● **Brief**: The response must hold only the lines from the line containing "Quý khách hàng" through the end of the listing, exactly as written.
-------- Available data
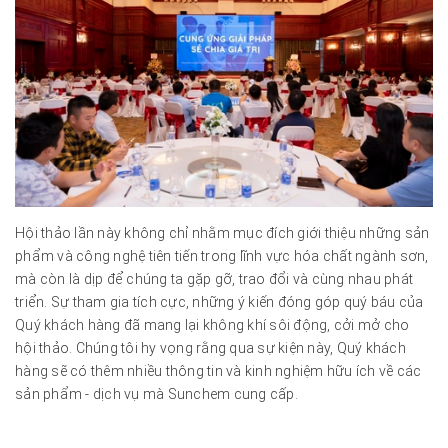
Hội thảo lần này không chỉ nhằm mục đích giới thiệu những sản
phẩm và công nghệ tiên tiến trong lĩnh vực hóa chất ngành sơn,
mà còn là dịp để chúng ta gặp gỡ, trao đổi và cùng nhau phát
triển. Sự tham gia tích cực, những ý kiến đóng góp quý báu của
Quý khách hàng đã mang lại không khí sôi động, cởi mở cho
hội thảo. Chúng tôi hy vọng rằng qua sự kiện này, Quý khách
hàng sẽ có thêm nhiều thông tin và kinh nghiệm hữu ích về các
sản phẩm - dịch vụ mà Sunchem cung cấp.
----------------
● **Response for this exercise**:
Quý khách hàng đã mang lại không khí sôi động, cởi mở cho
hội thảo. Chúng tôi hy vọng rằng qua sự kiện này, Quý khách
hàng sẽ có thêm nhiều thông tin và kinh nghiệm hữu ích về các
sản phẩm - dịch vụ mà Sunchem cung cấp.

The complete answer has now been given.